Au 17e s. les navires provençaux se limitent au bassin méditerranéen

 

 

  • Au-delà de Gibraltar, les navires sous pavillon anglais, hollandais et hanséate exercent une forte domination.
  • 1600. Le siècle commence  avec l’ouverture d’un Bureau du Commerce à Marseille à l’initiative du roi Henri IV.
    1. Cette première « Chambre de Commerce » du Monde précède d’un siècle celle de Dunkerque (1700).
  • 1624. Les galères, dans leur quasi-totalité, sont transférées de Marseille à Toulon.
    1. Les galères peuvent ainsi plus facilement combattre les corsaires barbaresques installés dans les îles d’Hyères.
  • 1631. Richelieu décide que les navires ne sont plus désormais à la charge des capitaines et des seigneurs mais qu’ils sont propriété de l’Etat qui les fait construire, armer et entretenir.
  • 1635. La prise des îles de Lérins par les Espagnols marque le début de la Guerre de Trente Ans.
  • 1638. Dernière victoire des galères, dans le Golfe de Vado au large de Gênes.
    1. La bataille se conclue par la victoire de l’escadre française du marquis de Pont-Courlay, composée de quinze bâtiments, sur celle de force sensiblement égale de l’amiral espagnol Rodrigo Gutierez Velasco.

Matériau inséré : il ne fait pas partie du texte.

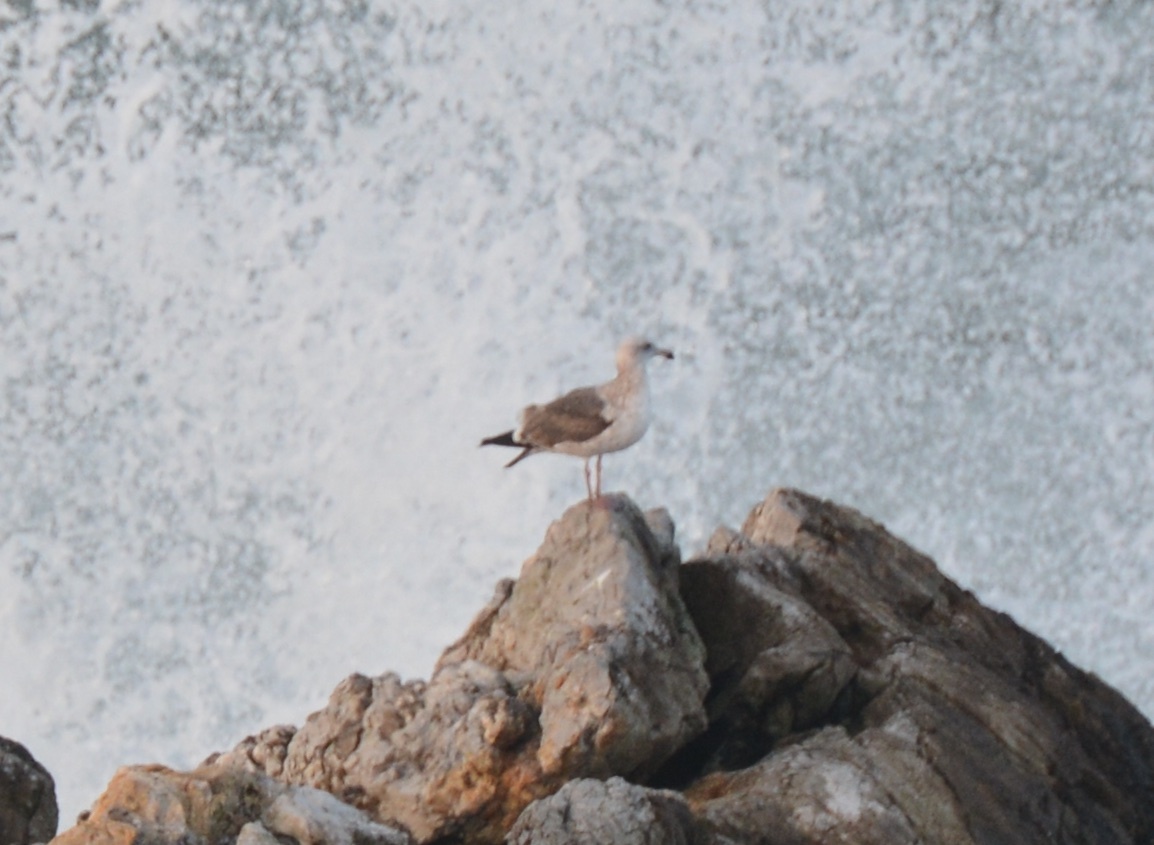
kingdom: Animalia
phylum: Chordata
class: Aves
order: Charadriiformes
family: Laridae
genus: Larus
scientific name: Larus occidentalis
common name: Western gull
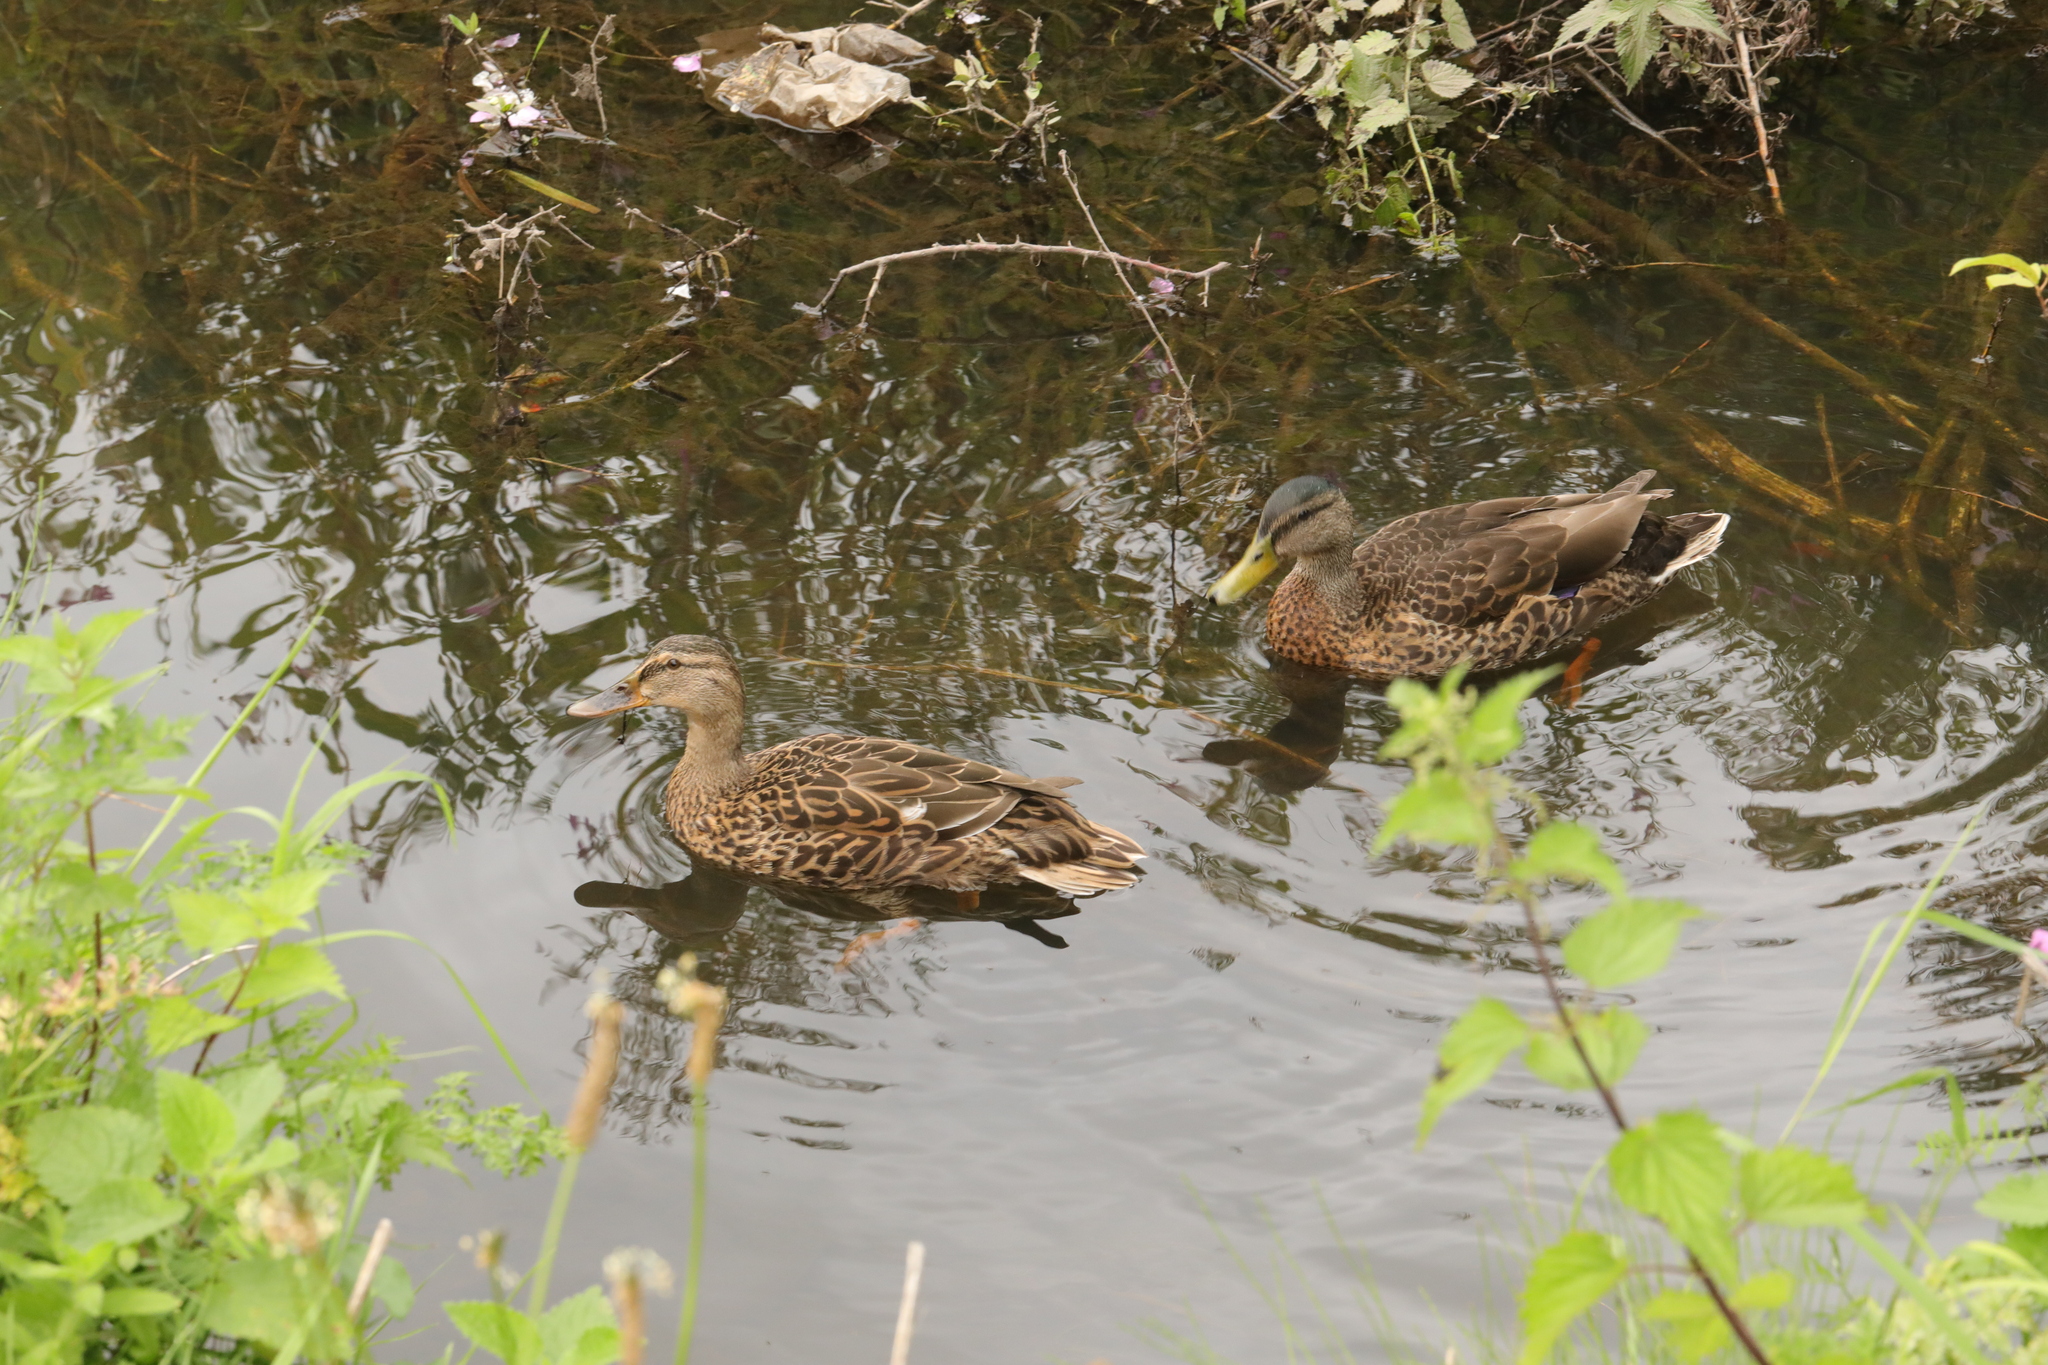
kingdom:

Ce dernier meurt au cours de l’affrontement.
  • 1642. La rade de Toulon compte 65 vaisseaux et 25 galères, soit la quasi totalité de la flotte française du Sud.
  • 1647. Reine est le premier vaisseau construit à Toulon.
  • 1661. Le futur maréchal de France comte de Tourville commence sa carrière à Marseille sur une frégate armée en course pour lutter contre les pirates barbaresques.
  • 1667. Toulon. Lancement du premier trois-ponts dénommé « Royal Louis » qui compte 120 canons.
  • 1669. L’arsenal de Marseille est achevé. Colbert fait revenir les galères à Marseille tandis que les vaisseaux restent à Toulon.
  • 1675. En 10 ans, les galères sont passées de douze à vingt-cinq unités.
    1. Les galères constituent un incontestable élément de prestige tout en étant avant tout un puissant facteur d’intimidation et une redoutable arme de combat.
    2. Les galères sont munies de deux mâts (mestre et trinquet) et sont armées de cinq canons placés à l’avant dans l’axe du  navire.
  • 1679. Octobre. Les Marseillais font la démonstration de la construction d’une galère en vingt-quatre heures.
    1. Le peintre Jean-Baptiste de la Rose (1612-1687) a reproduit la construction de la galère La Réale.
    2. Le tour de force est répété à Toulon en 1684.
  • 1679. Le Marseillais Jean Jouve réalise un album de Dessins de tous les bâtiments qui naviguent sur la Méditerranée.
  • 1690. De nouvelles installations destinées aux galères sont édifiées à Marseille, le long de la Rive Neuve du Lacydon. Elles permettent l’entretien de quarante galères.
  • 1696. Jean Jouve répertorie quarante-deux galères.

 

 

 

Navires circulant en Méditerranée provençale au 17e s.

 

 

 

  • Allèges. Leur coque dérivée d’une tartane permet la navigation fluviale.
  • Barques de pêche.
  • Barques-longues.
  • Brigantins.
  • Felouques.
  • Flutes d’inspiration hollandaise.
  • Galères.
  • Polacres avec gréements mixtes.
  • Saïques en provenance des rivages levantins.
  • Tartanes à la rame ou à la voile. Leur poupe est ventrue.
  • Vaisseaux divers gréés majoritairement à voiles carrées.